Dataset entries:
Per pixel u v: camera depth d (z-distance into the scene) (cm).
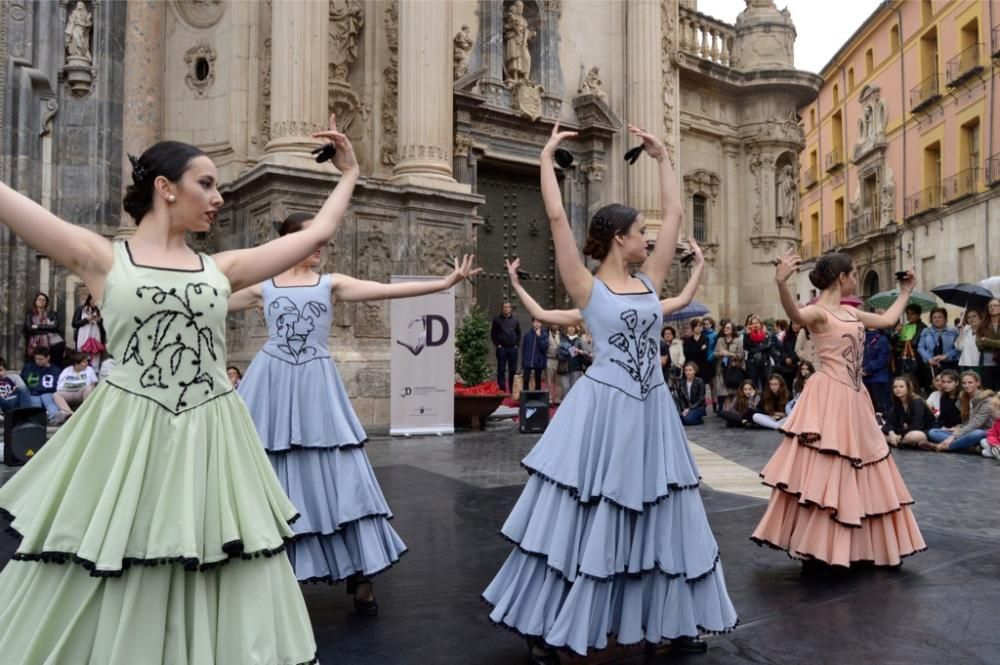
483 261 1667
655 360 348
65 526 221
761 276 2272
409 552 535
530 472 340
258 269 261
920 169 3381
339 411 416
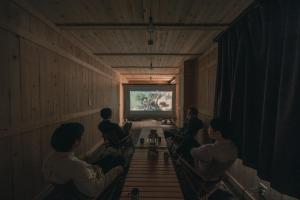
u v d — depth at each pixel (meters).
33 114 2.56
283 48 1.70
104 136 3.50
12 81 2.16
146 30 3.41
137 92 11.86
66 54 3.60
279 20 1.86
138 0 2.38
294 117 1.56
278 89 1.86
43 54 2.82
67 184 1.54
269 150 1.90
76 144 1.63
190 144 3.21
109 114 3.56
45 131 2.89
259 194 2.41
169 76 10.70
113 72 8.27
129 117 11.85
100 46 4.54
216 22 3.06
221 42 3.60
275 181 1.70
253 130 2.32
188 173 2.43
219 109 3.41
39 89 2.71
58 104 3.31
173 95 11.83
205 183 2.09
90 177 1.57
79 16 2.84
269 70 1.91
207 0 2.38
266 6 2.07
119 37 3.84
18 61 2.27
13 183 2.17
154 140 3.63
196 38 3.92
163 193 1.77
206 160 2.04
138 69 8.23
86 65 4.79
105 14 2.77
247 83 2.40
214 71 4.25
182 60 6.30
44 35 2.85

Task directions | Tell how many lines of the records above hold the string "pixel". Give no other text.

Task answer | 2